このままだとレギンデッツの負担が増える一方だ。
故に、彼は。
「レギー。もしこのままだったら……」
レギンデッツに一つの指示を出した。
◆
「未来……結構動いているなー……」
「何だ? また未来が変わったのか?」
「と言うか、視える未来が増えたって感じかな」
ゲート誘導装置がある部屋の前にて、四人の男女が居た。
迅悠一。太刀川慶。小南桐絵。村上鋼。
全員が攻撃手としてボーダーの中でも高い実力を誇る隊員達。敵の狙いである装置を守る最終防衛ラインだ。
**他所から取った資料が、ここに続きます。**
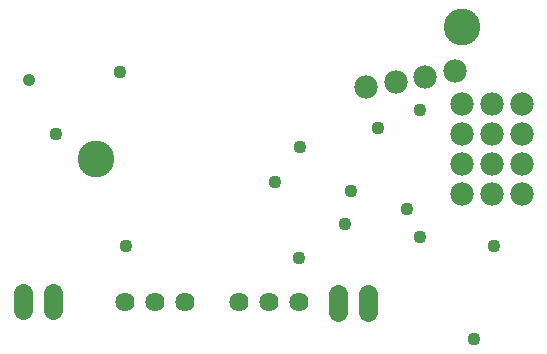
<source format=gbs>
G75*
%MOIN*%
%OFA0B0*%
%FSLAX25Y25*%
%IPPOS*%
%LPD*%
%AMOC8*
5,1,8,0,0,1.08239X$1,22.5*
%
%ADD10C,0.12211*%
%ADD11C,0.06337*%
%ADD12C,0.06400*%
%ADD13C,0.07800*%
%ADD14C,0.04362*%
%ADD15C,0.04165*%
D10*
X0077591Y0070929D03*
X0199638Y0115024D03*
D11*
X0053095Y0026469D02*
X0053095Y0020531D01*
X0063095Y0020531D02*
X0063095Y0026469D01*
X0158095Y0025969D02*
X0158095Y0020031D01*
X0168095Y0020031D02*
X0168095Y0025969D01*
D12*
X0145095Y0023500D03*
X0135095Y0023500D03*
X0125095Y0023500D03*
X0107095Y0023500D03*
X0097095Y0023500D03*
X0087095Y0023500D03*
D13*
X0167595Y0095000D03*
X0177443Y0096736D03*
X0187291Y0098473D03*
X0197139Y0100209D03*
X0199595Y0089500D03*
X0209595Y0089500D03*
X0219595Y0089500D03*
X0219595Y0079500D03*
X0209595Y0079500D03*
X0199595Y0079500D03*
X0199595Y0069500D03*
X0209595Y0069500D03*
X0219595Y0069500D03*
X0219595Y0059500D03*
X0209595Y0059500D03*
X0199595Y0059500D03*
D14*
X0185595Y0045000D03*
X0181095Y0054500D03*
X0162595Y0060500D03*
X0160595Y0049500D03*
X0145095Y0038000D03*
X0137095Y0063500D03*
X0145595Y0075000D03*
X0171595Y0081500D03*
X0185595Y0087500D03*
X0210095Y0042000D03*
X0203595Y0011000D03*
X0087595Y0042000D03*
X0064095Y0079500D03*
X0085595Y0100000D03*
D15*
X0055095Y0097500D03*
M02*

</source>
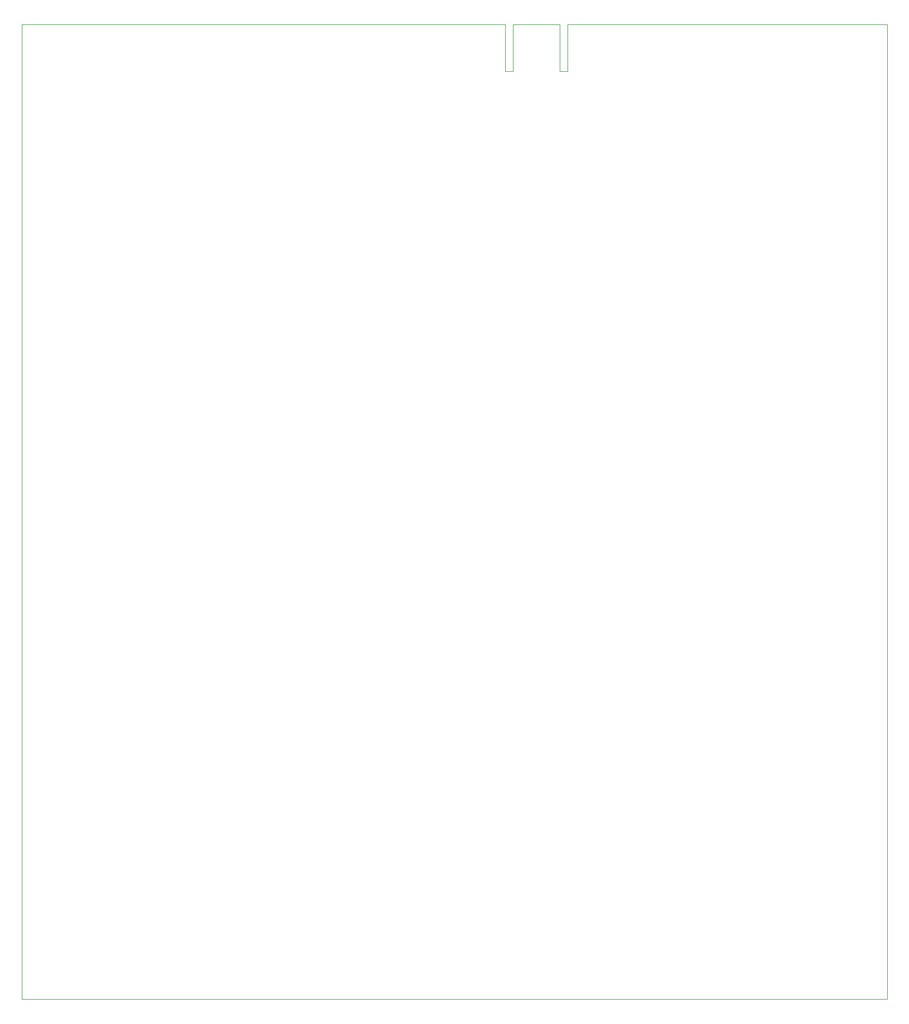
<source format=gm1>
G04 #@! TF.FileFunction,Profile,NP*
%FSLAX46Y46*%
G04 Gerber Fmt 4.6, Leading zero omitted, Abs format (unit mm)*
G04 Created by KiCad (PCBNEW (2017-02-01 revision d1f8dbb)-4.0) date Tue Apr 11 00:13:50 2017*
%MOMM*%
%LPD*%
G01*
G04 APERTURE LIST*
%ADD10C,0.150000*%
%ADD11C,0.100000*%
G04 APERTURE END LIST*
D10*
D11*
X62230000Y-53340000D02*
X106680000Y-53340000D01*
X62230000Y-212090000D02*
X62230000Y-53340000D01*
X203200000Y-212090000D02*
X62230000Y-212090000D01*
X203200000Y-53340000D02*
X203200000Y-212090000D01*
X196850000Y-53340000D02*
X203200000Y-53340000D01*
X180340000Y-53340000D02*
X196850000Y-53340000D01*
X163830000Y-53340000D02*
X180340000Y-53340000D01*
X151130000Y-53340000D02*
X163830000Y-53340000D01*
X151130000Y-60960000D02*
X151130000Y-53340000D01*
X149860000Y-60960000D02*
X151130000Y-60960000D01*
X149860000Y-53340000D02*
X149860000Y-60960000D01*
X142240000Y-53340000D02*
X149860000Y-53340000D01*
X142240000Y-60960000D02*
X142240000Y-53340000D01*
X140970000Y-60960000D02*
X142240000Y-60960000D01*
X140970000Y-53340000D02*
X140970000Y-60960000D01*
X106680000Y-53340000D02*
X140970000Y-53340000D01*
M02*

</source>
当初はこのメンバーに秀一が追加される予定だったが、連携の拙さが前回行われたランク戦で露呈し、基地内部で暴れて貰っている。
ちなみに、そのランク戦を見た太刀川と出水は揃ってため息を吐いたという。
それはともかく。
気になるのは迅の言葉の意味。
「突破されるのか?」
「さぁね。それはおれ達次第だな」
「だろうな」
「無駄口はそれくらいにしたら? 来たわよ」
小南の視線の先にある壁に穴が空き、そこからガロプラの戦士達三人が侵入はしてくる。
先回りされる事は読んでいたのか、それほど驚いていない。
「さて……俺に風穴開けるのはどいつだ、迅」
「あの真ん中の人だよ」
「──っ」
『隊長。これは……』
『情報が漏れている……?』
『詮索は後だ。まずは──』
ガトリンは、振り向きざまにシールドを展開する。次の瞬間、ギャリッと削れる音が響きシールド越しに風間の瞳と相対する。
それを見たラタリコフとウェン・ソーが迎撃に出るが、素早い身のこなしで風間は回避し太刀川達の側まで後退した。
「随分とこちらの事を調べて来ているようで……だが、この先に行くには少し辛いぞ?」
太刀川が笑みを浮かべて弧月を構える。それに続くように他の面々もトリガーを構えた。
対してガロプラもまた、戦意を滾らせる。
「アレを使う。やるぞ」
「了解」
「了解」
ガロプラの面々もトリガーを起動させて戦闘態勢に入る。さらに、彼らの顔にバイザーが装着された。
それを見た迅が反応を示す。
「みんな、気をつけろ」
「……」
「あのバイザーで……一気に未来がヤバくなった」
引き攣った笑みを浮かべて、思わず迅は毒づいた。
──アフトクラトルの皆さん、研究熱心すぎでしょうに。
未来を変える為、迅は風刃を構え直した。
皆さんお久しぶりでございます。
この度、厨二なボーダー隊員とコラボをし、そのコラボ最終話に更新しようとして失敗したカンさんです。
今までお待たせしてすみません。匿名という仮面を剥がされて風邪ひいて更新遅れました。嘘です。
他にも色々と作品を抱えてしまっていますが、更新していきたいと思います。